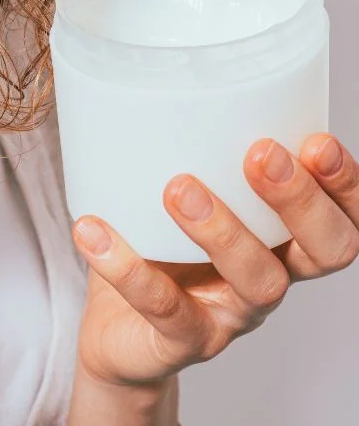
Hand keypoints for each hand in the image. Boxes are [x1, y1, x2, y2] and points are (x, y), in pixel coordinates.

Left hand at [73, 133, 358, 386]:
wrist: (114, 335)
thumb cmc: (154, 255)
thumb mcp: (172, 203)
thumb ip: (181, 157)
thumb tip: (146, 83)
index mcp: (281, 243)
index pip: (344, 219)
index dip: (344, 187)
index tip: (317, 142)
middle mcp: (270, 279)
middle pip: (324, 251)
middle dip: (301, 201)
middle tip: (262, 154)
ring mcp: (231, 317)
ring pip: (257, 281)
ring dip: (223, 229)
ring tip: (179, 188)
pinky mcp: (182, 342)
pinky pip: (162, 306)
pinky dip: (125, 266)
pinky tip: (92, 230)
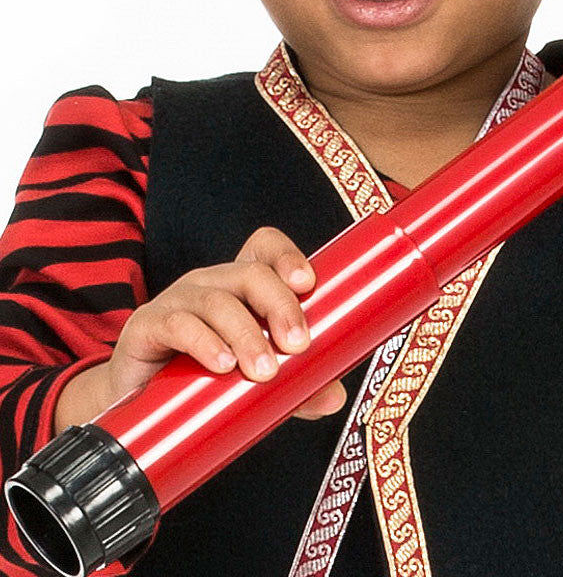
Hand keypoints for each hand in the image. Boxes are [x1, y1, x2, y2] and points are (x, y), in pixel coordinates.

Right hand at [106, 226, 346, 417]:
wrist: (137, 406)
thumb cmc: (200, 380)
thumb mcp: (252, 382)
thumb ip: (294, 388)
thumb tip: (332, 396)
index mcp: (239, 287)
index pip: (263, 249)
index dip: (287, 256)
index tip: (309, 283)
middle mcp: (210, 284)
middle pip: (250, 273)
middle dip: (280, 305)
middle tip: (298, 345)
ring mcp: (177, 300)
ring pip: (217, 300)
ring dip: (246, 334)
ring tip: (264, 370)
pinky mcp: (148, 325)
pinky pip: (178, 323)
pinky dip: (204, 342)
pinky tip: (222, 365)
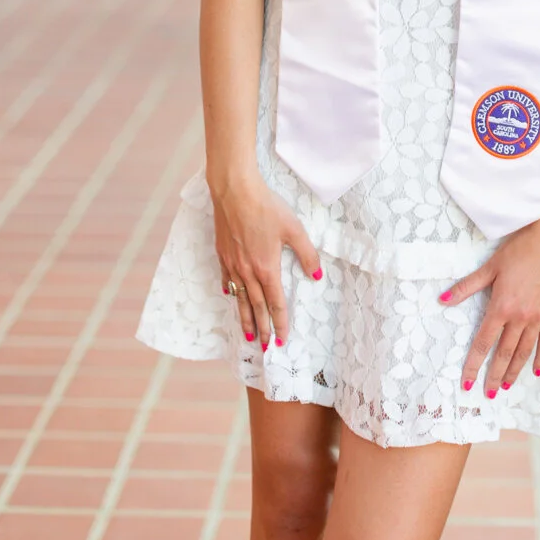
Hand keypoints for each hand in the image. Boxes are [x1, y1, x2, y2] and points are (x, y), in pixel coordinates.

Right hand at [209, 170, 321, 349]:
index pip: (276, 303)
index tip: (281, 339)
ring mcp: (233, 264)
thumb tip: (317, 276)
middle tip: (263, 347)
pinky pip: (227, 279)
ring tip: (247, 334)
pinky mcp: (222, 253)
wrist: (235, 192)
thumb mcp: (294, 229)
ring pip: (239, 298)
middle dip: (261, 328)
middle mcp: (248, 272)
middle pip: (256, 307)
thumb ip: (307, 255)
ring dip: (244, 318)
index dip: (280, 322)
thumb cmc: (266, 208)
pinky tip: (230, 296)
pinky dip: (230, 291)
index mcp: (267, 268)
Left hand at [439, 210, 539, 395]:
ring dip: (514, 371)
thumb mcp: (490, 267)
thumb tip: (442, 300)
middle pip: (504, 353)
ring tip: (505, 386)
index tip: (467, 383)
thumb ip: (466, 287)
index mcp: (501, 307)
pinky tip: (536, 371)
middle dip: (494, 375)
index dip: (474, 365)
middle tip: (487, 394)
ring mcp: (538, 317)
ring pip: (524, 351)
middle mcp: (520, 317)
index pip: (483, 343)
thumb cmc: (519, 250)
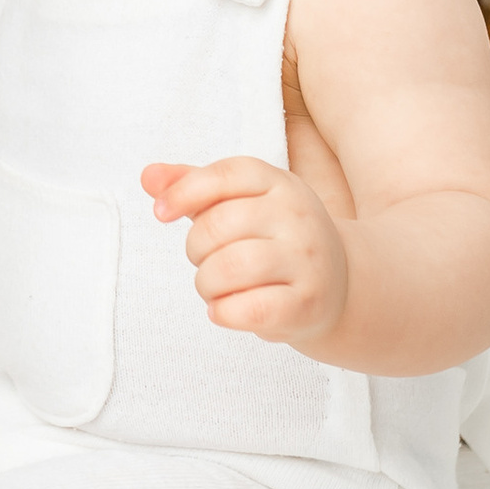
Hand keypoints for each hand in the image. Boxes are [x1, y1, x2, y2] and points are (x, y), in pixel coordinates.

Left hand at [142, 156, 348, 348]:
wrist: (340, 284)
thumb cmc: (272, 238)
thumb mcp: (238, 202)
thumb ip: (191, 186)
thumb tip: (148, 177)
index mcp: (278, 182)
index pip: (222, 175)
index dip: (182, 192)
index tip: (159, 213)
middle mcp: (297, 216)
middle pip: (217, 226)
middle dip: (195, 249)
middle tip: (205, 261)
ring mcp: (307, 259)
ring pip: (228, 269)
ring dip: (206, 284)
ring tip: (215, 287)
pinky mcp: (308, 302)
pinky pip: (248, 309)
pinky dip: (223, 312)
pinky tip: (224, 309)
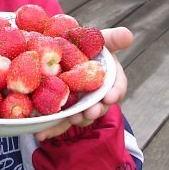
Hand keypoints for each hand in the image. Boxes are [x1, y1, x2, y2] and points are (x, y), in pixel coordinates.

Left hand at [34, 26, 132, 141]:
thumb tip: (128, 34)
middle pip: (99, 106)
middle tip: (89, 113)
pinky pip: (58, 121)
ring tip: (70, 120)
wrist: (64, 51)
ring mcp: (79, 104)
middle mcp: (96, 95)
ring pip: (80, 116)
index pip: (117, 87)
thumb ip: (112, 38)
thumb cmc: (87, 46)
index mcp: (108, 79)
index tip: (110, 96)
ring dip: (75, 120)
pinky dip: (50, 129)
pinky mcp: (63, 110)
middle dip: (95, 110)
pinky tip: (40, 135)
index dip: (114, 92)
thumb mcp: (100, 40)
=======
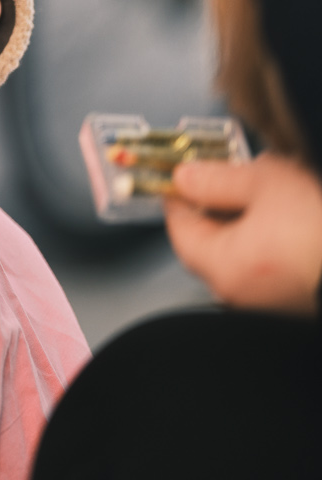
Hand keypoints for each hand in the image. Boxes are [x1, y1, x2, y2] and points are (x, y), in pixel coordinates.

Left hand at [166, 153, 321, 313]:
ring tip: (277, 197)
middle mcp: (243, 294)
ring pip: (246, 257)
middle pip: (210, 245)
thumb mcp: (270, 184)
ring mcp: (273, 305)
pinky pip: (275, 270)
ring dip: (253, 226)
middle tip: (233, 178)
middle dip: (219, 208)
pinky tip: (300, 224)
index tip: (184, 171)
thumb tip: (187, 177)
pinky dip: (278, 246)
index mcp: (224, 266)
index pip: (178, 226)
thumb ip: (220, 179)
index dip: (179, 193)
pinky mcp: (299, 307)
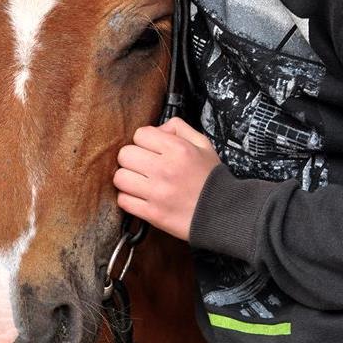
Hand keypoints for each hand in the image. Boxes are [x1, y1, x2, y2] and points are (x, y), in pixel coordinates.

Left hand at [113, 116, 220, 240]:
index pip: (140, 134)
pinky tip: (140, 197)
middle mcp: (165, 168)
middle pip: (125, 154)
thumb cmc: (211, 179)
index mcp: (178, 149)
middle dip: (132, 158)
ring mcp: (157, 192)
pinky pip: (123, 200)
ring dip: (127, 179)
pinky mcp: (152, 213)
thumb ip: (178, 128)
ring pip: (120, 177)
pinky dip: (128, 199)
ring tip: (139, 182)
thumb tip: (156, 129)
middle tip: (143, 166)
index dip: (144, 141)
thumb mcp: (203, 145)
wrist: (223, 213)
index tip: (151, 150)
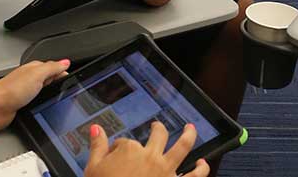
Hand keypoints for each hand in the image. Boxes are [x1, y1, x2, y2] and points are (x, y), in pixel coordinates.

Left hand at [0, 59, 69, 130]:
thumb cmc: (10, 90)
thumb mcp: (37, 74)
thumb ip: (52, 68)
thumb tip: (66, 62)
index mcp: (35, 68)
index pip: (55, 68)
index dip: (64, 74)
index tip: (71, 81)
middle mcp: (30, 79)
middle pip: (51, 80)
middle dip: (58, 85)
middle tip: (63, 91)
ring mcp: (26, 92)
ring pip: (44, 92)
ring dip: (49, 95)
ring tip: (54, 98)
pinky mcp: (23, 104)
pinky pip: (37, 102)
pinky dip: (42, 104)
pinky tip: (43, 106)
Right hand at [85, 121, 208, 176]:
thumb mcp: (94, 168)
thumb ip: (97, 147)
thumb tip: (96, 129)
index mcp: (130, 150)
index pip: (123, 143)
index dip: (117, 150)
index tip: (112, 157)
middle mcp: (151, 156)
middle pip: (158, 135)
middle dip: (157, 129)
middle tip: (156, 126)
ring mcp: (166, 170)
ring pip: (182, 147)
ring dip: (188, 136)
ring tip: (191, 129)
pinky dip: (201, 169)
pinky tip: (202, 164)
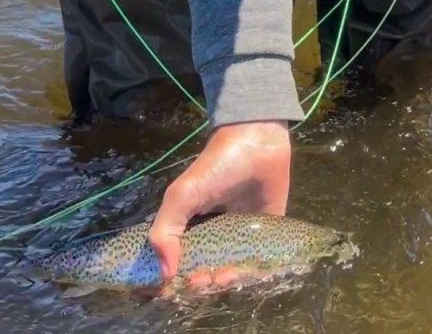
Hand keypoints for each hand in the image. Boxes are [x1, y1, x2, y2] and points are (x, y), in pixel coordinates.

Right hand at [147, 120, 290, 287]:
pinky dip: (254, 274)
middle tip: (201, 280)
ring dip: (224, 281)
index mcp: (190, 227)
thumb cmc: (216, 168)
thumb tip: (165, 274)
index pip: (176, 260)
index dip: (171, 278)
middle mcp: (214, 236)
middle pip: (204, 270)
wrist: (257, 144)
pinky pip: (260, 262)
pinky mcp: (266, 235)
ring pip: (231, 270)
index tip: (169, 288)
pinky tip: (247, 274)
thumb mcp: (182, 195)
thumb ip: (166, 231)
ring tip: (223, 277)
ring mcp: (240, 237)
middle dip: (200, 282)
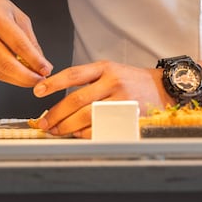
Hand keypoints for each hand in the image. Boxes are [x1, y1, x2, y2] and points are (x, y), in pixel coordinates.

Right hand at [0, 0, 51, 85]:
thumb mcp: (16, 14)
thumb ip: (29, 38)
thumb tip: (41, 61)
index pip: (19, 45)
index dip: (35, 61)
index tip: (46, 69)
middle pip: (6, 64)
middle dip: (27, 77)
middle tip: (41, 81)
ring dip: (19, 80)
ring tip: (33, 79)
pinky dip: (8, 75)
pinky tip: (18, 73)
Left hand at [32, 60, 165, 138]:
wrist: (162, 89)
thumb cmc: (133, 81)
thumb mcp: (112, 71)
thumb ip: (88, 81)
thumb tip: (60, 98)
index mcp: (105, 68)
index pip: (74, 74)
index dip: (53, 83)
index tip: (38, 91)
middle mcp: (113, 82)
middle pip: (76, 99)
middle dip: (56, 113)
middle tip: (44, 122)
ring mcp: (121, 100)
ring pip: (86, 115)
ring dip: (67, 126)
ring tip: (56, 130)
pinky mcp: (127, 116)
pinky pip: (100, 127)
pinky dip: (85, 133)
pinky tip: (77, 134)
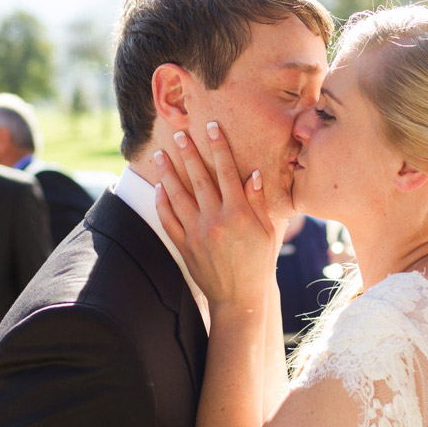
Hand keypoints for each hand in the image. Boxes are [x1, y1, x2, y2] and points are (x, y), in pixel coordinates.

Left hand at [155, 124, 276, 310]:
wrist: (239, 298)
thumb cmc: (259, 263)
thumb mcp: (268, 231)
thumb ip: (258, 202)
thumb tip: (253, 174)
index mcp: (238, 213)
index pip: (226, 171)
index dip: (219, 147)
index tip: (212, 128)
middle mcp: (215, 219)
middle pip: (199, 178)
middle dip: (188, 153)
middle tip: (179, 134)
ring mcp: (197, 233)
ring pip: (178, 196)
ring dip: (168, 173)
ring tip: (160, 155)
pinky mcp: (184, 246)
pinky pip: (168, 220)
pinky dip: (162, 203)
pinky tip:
=======
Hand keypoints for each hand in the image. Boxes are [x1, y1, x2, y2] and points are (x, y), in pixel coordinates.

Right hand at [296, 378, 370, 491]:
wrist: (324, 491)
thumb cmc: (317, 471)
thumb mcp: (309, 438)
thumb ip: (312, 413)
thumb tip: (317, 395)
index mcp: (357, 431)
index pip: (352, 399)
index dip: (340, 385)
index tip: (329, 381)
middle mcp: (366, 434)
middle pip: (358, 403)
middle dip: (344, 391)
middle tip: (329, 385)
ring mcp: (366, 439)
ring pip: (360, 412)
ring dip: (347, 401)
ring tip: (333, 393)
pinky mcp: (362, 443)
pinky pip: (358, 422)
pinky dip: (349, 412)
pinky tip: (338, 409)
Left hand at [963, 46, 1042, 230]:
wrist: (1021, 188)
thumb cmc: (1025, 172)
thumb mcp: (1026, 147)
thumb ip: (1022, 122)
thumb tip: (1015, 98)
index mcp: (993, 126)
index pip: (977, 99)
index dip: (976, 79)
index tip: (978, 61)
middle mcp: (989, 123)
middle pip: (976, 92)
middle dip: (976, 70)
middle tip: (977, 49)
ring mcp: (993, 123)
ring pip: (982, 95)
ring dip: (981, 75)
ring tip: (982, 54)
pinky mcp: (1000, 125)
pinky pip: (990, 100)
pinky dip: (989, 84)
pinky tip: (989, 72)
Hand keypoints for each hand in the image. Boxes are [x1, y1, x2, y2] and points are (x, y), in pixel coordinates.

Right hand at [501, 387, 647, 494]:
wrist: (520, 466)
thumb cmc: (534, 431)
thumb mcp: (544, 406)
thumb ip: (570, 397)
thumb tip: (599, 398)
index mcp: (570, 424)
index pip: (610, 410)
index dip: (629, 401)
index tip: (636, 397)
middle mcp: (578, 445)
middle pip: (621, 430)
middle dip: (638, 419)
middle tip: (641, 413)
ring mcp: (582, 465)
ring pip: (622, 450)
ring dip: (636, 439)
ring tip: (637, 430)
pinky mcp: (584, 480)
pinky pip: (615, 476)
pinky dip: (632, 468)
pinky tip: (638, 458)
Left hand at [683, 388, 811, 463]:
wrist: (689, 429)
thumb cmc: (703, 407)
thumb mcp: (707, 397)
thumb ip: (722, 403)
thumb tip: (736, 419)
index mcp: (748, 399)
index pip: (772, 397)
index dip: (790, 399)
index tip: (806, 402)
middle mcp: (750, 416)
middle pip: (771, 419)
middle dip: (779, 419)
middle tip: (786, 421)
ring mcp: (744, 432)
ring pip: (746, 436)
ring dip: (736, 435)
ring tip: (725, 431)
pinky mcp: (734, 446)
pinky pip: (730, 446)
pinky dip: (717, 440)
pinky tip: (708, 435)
=======
Your reply is to be an exact repeat of the listing above from the line holding "pinky mcp: (299, 307)" down to the line holding "thumb mcp: (203, 145)", ends included, pictures excluded.

pinky mcp: (299, 307)
Hand keypoints for each hand in the image. Boxes are [x1, y1, x2, y2] and points are (x, y), in pixel coordinates.

Left hand at [113, 116, 220, 240]:
index pip: (140, 134)
pinky tip: (140, 197)
middle mcp: (165, 168)
middle pip: (125, 154)
thumb cmc: (211, 179)
index mcp: (178, 149)
middle dip: (132, 158)
ring mcp: (157, 192)
pinky pip: (123, 200)
ring dip: (127, 179)
pinky mcp: (152, 213)
thumb ip: (178, 128)
ring pip: (120, 177)
pinky dip: (128, 199)
ring tip: (139, 182)
thumb tip: (156, 129)
middle tip: (143, 166)
index dip: (144, 141)
thumb mcp: (203, 145)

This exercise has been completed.